Does Python names contain some kind of address in them or is it just a name to a memory location?
The former is closer to the truth, assuming a straightforward implementation (again, PyPy might do things differently than CPython). In any case, Python variables are not storage locations, but rather labels/names for objects that may live anywhere in memory.
Every object in a Python process has an identity that can be obtained using the id function, which in CPython returns its memory address. You can check whether two variables (or expressions more generally) reference the same object by checking their id, or more directly by using is:
>>> i = [1, 2]
>>> j = i # a new reference
>>> i is j # same identity?
True
>>> j = [1, 2] # a new list
>>> i == j # same value?
True
>>> i is j # same identity?
False
Python names are, well, names. You have objects and names, that's it.

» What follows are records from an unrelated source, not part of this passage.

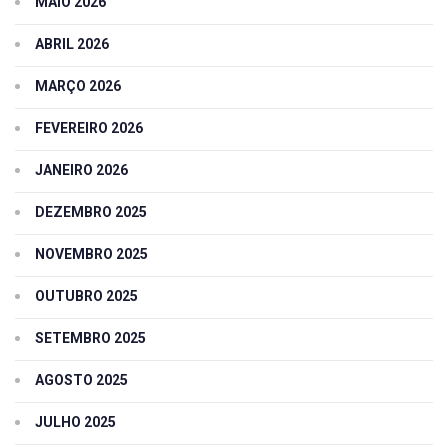
MAIO 2026
ABRIL 2026
MARÇO 2026
FEVEREIRO 2026
JANEIRO 2026
DEZEMBRO 2025
NOVEMBRO 2025
OUTUBRO 2025
SETEMBRO 2025
AGOSTO 2025
JULHO 2025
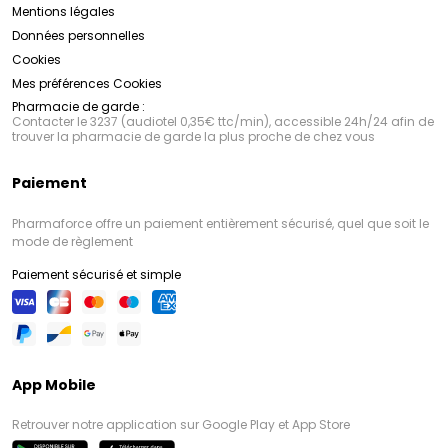
Mentions légales
Données personnelles
Cookies
Mes préférences Cookies
Pharmacie de garde :
Contacter le 3237 (audiotel 0,35€ ttc/min), accessible 24h/24 afin de
trouver la pharmacie de garde la plus proche de chez vous
Paiement
Pharmaforce offre un paiement entièrement sécurisé, quel que soit le
mode de règlement
Paiement sécurisé et simple
App Mobile
Retrouver notre application sur Google Play et App Store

Creating an object, say [3, 4, 5] creates an object somewhere on the heap. You don't need to know how. Now you can put names to target this object, by assigning it to names:
x = [3, 4, 5]
That is, the assignment operator assigns names rather than values. x isn't [3, 4, 5], no, it's simply a name pointing to the [3, 4, 5] object. So doing this:
x = 1
Doesn't change the original [3, 4, 5] object, instead it assigns the object 1 to the name x. Also note that most expressions like [3, 4, 5], but also 8 + 3 create temporaries. Unless you assign a name to that temporary it will immediately die. There is no (except, for example in CPython for small numbers, but that aside) mechanism to keep objects alive that aren't referenced, and cache them. For example, this fails:
>>> x = [3, 4, 5]
>>> x is [3, 4, 5] # must be some object, right? no!
False
However, that's merely assignment (which is not overloadable in Python). In fact, objects and names in Python very well behave like automatically dereferencing pointers, except that they are automatically reference counted and die after they're not referenced anymore (in CPython, at least) and that they do not automatically dereference on assignment.
Thanks to this memory model, for example the C++ way of overloading index operations doesn't work. Instead, Python uses __setitem__ and __getitem__ because you can't return anything that's "assignable". Furthermore, the operators +=, *=, etc... work by creating temporaries and assigning that temporary back to the name.
Python objects are stored on a heap and are garbage collected via reference counting.
Variables are references to objects like in Java, and thus point 1 applies. I am not familiar with either C++ or automatically dereferenced pointer variables in C, to make a call on those.
Ultimately, it's the python interpreter that does the looking up of items in the interpreter structures, which usually are python lists and dictionaries and other such abstract containers; namespaces use dict (a hash table) for example, where the names and values are pointers to other python objects. These are managed explicitly by the mapping protocol.
To the python programmer, this is all hidden; you don't need to know where your objects live, just that they are still alive as long as you have something referencing them. You pass around these references when coding in python.